Po zakończeniu cykli chemioterapii oceniamy odpowiedź na to leczenie i jeżeli jest ona dobra, czyli udało się zatrzymać postęp choroby, możemy zastosować immunoterapię, która podtrzymuje ten dobry efekt uzyskany wskutek podawania chemioterapii. Inny rodzaj immunoterapii stosujemy natomiast u pacjentów, u których chemioterapia nie zadziałała lub przestała działać. Z prowadzonych badań wynika jednak, że dużo lepiej jest, kiedy pacjent dostaje immunoterapię zaraz po zakończeniu chemioterapii, w celu wzmocnienia jej efektu, i bez czekania na nawrót choroby. Jeszcze inny rodzaj immunoterapii to taka, która jest stosowana u pacjentów, którzy nie kwalifikują się do chemioterapii, a ponadto mają odpowiednio wysoką ekspresję określonego markera. Ta wysoka ekspresja daje szansę na dobrą odpowiedź na immunoterapię.

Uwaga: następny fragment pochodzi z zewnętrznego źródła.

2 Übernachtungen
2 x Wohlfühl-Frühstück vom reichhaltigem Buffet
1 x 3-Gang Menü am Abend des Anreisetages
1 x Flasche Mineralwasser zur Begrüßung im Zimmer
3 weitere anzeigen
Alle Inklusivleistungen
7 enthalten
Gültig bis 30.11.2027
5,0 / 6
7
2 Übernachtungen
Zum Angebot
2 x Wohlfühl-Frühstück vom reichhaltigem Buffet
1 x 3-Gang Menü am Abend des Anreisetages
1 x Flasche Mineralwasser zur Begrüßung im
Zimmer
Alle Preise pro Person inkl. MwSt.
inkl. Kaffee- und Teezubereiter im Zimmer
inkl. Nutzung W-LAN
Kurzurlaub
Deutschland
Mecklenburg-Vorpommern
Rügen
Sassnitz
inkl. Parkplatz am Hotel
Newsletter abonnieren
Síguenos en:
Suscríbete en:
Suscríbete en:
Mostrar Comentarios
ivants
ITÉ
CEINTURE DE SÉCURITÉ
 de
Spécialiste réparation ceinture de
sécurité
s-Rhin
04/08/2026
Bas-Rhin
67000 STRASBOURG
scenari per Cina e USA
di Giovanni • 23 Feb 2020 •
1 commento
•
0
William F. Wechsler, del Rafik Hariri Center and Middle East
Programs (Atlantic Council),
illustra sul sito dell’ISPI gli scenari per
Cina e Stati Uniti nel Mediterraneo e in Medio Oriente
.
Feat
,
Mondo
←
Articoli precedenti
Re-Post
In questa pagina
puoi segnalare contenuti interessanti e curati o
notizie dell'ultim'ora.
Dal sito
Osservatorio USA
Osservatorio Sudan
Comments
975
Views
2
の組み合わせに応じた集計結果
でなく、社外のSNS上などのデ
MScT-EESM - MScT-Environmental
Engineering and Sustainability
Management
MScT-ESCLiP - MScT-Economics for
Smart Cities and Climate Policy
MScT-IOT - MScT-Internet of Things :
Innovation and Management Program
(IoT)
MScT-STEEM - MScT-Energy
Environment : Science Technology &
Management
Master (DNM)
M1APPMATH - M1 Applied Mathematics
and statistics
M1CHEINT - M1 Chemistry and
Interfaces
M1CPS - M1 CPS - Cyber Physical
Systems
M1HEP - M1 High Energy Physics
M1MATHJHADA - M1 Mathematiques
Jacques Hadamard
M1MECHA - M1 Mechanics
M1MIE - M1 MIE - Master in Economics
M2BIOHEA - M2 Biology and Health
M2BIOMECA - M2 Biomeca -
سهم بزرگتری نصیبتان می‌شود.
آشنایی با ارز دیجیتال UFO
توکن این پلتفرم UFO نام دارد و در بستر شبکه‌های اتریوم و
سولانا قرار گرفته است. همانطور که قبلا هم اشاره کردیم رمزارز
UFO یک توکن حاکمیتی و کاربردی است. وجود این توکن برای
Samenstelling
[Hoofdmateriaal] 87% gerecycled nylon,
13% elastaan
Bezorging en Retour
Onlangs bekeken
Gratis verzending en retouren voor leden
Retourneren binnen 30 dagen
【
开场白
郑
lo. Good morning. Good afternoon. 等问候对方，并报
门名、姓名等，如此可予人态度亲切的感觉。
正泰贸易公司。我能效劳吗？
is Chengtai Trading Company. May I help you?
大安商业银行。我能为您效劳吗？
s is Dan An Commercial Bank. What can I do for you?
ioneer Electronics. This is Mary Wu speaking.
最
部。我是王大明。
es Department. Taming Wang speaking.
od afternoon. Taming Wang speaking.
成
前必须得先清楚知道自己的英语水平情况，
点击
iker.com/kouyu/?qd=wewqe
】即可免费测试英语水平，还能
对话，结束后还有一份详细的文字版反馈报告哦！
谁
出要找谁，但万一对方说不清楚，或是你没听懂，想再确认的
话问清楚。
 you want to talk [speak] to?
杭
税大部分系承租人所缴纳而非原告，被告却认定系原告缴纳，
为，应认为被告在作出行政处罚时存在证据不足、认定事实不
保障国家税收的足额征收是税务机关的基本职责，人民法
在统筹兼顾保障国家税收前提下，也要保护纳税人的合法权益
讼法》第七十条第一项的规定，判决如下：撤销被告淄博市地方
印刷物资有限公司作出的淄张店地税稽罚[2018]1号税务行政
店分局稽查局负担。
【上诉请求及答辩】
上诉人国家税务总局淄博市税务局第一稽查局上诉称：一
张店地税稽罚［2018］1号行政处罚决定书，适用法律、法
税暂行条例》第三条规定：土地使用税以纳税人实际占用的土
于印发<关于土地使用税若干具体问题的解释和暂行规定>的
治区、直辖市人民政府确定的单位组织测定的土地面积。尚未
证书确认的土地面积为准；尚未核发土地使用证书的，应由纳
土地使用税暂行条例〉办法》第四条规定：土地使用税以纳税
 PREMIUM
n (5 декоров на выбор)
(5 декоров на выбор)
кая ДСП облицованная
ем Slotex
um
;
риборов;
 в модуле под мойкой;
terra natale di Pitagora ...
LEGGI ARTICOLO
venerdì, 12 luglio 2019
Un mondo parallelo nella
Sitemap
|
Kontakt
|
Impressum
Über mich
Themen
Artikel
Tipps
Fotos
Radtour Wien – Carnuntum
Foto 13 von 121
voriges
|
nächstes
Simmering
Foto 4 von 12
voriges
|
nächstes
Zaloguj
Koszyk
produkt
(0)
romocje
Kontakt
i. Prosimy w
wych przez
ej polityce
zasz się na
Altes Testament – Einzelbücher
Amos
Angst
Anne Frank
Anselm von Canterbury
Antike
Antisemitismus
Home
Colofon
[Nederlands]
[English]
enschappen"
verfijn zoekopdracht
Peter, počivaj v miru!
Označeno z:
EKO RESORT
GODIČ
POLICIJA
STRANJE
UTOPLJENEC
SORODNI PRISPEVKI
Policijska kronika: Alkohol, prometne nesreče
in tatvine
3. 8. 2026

Problemem jest to, że w Polsce żadna z tych immunoterapii nie jest obecnie refundowana. Cieszymy się, że pojawiają się nowe leki przeznaczone do leczenia zaawansowanego raka pęcherza moczowego, ale niestety na dzisiaj nie do końca są one dostępne dla naszych pacjentów. Oczywiście chcielibyśmy, żeby to się zmieniło i żeby immunoterapia była refundowana, a tym samym dostępna dla naszych chorych.
Obecnie w większości nowotworów stosujemy leczenie wielodyscyplinarne. W zespole lekarzy, którzy zajmują się leczeniem choroby nowotworowej, jest najczęściej chirurg, onkolog radioterapeuta oraz chemioterapeuta, czyli onkolog kliniczny. Dzięki temu można połączyć metody operacyjne, czyli wycięcie guza z napromienianiem oraz z podaniem leczenia systemowego, czyli chemioterapii czy immunoterapii. Takie postępowanie przynosi najlepsze rezultaty i ważne jest, żeby pacjent mógł płynnie, bez zbędnej zwłoki, przechodzić z jednego leczenia do kolejnego.